Model Parameter Count RfMiD Accuracy
ArConvNet 1,319,488 0.9328
MobileNetV2 2,260,544 0.9266

The neural network with ArConv layers thus matches or surpasses performance of widely adopted lightweight models while achieving substantial parameter savings.

5. Computational Characteristics and Deployment

While ArConv achieves substantial reductions in parameter and model size, the sequential nature of the two-step operation introduces a slight increase in per-inference time relative to a single 2D convolution (0.51 seconds per batch for ArConv versus 0.30 seconds for a conventional 2D convolution, as reported for the same task and hardware). However, the trade-off is favorable for memory-constrained or mobile platforms, as the time overhead is minimal and far outweighed by the savings in both parameters and memory access requirements.

The lightweight footprint and independence from hardware-specific convolution accelerators further facilitate deployment in mobile medical screening applications.

ArConv layers differ fundamentally from conventional separable convolutions (which perform 1D convolutions along each axis independently and sum the results) by their reusing and sequential application of a single 1D kernel, combined with an explicit transposition between operations. This approach does not correspond exactly to a separable 2D filter, and experimental evidence suggests distinctive feature extraction dynamics.

No evidence in the data suggests that ArConv, as introduced in (Kasani et al., 5 Oct 2025), uses adaptive sampling, analytic kernels, or attention-based adaptivity (as seen, for example, in "Adaptive Rectangular Convolution" (Wang et al., 1 Mar 2025) or the analytic kernel strategies of (Cui et al., 3 Jul 2024)).

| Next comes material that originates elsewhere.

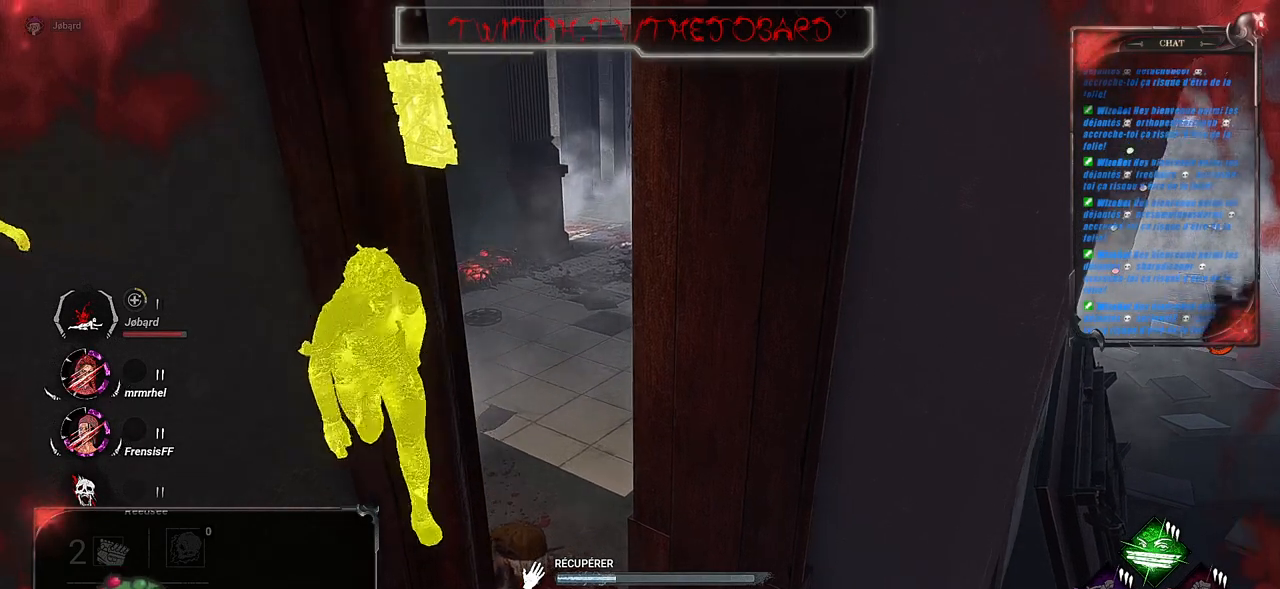
{"keys": [], "mouse": ["left"], "events": []}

7. Applicability and Future Directions

The principal application domain addressed is medical image analysis via retinal disease detection, but the parameter reduction and extraction dynamics of ArConv layers suggest broader relevance for tasks where:

  • Model weight size is the limiting factor
  • Spatial patterns are crucial and might vary in orientation or continuity
  • Overfitting is a concern due to limited data

Further exploration may include hybridization with attention mechanisms, integration into architectures for broader image understanding tasks, or adaptation for non-image sequential data.


In conclusion, ArConv layers provide a principled, efficient, and effective alternative to standard 2D convolutions, optimizing parameter usage and facilitating high-performance medical image analysis in resource-constrained environments (Kasani et al., 5 Oct 2025).